Content starts

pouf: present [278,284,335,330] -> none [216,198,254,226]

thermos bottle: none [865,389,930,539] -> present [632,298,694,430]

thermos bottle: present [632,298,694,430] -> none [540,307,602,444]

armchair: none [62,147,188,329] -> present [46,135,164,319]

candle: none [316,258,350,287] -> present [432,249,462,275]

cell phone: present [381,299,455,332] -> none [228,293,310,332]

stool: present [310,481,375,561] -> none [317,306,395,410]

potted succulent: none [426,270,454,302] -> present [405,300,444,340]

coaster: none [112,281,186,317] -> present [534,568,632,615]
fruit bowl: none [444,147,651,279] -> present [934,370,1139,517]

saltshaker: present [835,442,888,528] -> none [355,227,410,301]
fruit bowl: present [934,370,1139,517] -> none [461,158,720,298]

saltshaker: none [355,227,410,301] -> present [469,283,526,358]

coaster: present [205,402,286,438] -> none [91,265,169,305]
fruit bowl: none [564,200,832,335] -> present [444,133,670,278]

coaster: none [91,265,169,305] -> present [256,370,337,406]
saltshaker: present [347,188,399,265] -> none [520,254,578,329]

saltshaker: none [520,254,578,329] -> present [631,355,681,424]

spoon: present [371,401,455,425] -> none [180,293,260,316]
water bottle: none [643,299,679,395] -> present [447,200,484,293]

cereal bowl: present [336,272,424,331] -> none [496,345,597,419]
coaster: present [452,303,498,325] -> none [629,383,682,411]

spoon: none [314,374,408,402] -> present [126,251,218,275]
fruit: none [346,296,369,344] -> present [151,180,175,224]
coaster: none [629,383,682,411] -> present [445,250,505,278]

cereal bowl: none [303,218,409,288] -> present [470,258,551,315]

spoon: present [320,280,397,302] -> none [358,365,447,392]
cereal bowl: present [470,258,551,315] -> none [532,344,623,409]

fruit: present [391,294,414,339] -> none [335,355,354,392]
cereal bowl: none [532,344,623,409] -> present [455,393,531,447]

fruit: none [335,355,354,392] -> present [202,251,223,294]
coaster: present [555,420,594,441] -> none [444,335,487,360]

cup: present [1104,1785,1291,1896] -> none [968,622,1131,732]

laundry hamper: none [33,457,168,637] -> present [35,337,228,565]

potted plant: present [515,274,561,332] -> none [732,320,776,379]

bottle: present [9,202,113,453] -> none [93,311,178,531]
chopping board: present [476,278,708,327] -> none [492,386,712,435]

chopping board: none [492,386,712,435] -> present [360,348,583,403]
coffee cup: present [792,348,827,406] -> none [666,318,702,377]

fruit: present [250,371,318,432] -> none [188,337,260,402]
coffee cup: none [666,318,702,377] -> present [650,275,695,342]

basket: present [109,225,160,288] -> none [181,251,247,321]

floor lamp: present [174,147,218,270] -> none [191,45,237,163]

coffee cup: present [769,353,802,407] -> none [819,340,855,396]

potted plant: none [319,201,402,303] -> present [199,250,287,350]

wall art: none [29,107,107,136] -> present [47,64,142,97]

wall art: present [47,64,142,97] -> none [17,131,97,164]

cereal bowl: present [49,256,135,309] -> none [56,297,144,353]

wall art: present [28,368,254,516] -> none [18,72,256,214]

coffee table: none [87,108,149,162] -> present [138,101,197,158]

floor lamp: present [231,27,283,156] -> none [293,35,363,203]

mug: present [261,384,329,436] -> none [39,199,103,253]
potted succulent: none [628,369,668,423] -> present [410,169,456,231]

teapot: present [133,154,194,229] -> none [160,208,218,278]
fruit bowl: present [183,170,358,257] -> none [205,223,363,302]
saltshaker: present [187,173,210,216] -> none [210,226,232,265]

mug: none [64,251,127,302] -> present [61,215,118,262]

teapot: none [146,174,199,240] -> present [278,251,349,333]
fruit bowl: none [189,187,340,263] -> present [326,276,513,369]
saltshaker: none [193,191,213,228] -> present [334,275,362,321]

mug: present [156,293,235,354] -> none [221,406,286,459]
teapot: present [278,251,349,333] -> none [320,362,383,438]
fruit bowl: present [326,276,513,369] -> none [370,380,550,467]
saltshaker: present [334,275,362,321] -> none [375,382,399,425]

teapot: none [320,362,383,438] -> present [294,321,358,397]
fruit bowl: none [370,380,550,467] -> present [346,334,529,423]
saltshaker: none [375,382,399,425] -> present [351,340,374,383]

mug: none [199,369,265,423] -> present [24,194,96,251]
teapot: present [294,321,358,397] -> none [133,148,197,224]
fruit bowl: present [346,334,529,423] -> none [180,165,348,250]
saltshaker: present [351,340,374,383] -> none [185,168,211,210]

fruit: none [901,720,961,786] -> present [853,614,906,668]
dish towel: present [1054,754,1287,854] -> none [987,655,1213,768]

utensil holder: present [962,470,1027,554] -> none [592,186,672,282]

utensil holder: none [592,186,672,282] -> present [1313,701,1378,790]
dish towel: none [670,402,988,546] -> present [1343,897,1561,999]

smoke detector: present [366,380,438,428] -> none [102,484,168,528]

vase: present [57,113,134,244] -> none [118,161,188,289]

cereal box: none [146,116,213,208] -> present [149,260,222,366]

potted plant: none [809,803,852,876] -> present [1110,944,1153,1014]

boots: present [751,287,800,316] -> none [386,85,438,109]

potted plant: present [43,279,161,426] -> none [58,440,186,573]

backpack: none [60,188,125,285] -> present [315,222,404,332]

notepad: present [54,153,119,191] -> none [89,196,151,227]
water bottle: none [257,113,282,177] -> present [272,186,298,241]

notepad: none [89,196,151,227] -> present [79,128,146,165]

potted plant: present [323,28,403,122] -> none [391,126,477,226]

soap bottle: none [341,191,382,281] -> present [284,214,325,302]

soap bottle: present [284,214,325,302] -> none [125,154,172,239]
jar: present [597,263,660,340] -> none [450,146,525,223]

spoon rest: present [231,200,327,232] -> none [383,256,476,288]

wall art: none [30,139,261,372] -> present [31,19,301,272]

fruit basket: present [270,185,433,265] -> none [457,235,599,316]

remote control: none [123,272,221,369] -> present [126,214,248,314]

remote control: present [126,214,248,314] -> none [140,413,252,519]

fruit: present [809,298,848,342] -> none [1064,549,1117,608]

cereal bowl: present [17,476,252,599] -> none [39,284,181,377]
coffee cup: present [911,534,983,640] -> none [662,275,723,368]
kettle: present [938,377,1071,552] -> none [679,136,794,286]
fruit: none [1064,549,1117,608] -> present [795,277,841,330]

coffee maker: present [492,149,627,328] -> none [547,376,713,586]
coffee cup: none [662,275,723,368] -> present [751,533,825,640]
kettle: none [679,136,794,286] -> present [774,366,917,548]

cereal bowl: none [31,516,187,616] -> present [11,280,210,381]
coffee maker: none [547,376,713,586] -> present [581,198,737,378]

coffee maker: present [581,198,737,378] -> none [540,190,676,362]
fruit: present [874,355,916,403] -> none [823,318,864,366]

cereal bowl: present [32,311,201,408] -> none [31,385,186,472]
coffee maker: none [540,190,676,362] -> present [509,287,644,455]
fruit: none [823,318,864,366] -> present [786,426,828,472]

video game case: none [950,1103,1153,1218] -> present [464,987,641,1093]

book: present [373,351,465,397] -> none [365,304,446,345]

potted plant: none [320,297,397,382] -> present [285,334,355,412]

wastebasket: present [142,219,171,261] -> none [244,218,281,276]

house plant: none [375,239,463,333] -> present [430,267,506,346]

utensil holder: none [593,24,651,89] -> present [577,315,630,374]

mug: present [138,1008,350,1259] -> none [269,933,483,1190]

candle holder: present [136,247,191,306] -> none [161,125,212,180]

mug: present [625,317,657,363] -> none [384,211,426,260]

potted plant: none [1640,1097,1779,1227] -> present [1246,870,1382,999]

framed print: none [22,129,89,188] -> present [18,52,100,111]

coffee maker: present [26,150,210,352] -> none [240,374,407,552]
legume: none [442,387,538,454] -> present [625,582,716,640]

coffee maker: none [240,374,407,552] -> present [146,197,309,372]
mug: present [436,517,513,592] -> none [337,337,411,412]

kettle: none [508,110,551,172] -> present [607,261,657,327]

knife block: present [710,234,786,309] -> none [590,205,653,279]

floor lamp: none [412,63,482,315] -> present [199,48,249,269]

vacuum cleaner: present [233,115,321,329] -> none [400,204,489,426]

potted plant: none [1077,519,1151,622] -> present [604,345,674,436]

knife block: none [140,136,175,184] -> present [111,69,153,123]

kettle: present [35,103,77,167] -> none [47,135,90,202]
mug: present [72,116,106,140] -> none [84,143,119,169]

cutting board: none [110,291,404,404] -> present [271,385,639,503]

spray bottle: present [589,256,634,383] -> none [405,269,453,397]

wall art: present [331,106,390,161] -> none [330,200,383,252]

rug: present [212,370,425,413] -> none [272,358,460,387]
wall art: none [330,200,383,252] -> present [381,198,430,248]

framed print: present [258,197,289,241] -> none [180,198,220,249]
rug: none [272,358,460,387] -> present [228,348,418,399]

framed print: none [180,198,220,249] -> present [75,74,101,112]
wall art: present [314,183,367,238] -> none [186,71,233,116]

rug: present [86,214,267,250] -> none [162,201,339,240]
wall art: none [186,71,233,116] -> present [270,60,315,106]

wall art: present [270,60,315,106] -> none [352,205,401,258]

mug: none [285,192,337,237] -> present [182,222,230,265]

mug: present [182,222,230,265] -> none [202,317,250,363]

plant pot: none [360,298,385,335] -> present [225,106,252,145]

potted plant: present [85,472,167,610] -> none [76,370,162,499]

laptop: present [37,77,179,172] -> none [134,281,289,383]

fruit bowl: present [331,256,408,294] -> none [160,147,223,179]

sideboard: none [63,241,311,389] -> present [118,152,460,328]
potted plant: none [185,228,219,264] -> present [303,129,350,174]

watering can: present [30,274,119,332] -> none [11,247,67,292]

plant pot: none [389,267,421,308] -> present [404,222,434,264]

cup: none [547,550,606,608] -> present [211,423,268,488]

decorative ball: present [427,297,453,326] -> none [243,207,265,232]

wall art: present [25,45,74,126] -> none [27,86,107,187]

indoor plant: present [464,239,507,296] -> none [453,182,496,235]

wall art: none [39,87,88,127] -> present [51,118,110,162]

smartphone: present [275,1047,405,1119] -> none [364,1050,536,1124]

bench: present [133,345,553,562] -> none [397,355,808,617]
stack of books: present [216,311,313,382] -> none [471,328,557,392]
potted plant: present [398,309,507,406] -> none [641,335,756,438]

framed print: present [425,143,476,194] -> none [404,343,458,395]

Content ends

Whenever a line in the entries above includes the word "print", pull that line out.

framed print: none [22,129,89,188] -> present [18,52,100,111]
framed print: present [258,197,289,241] -> none [180,198,220,249]
framed print: none [180,198,220,249] -> present [75,74,101,112]
framed print: present [425,143,476,194] -> none [404,343,458,395]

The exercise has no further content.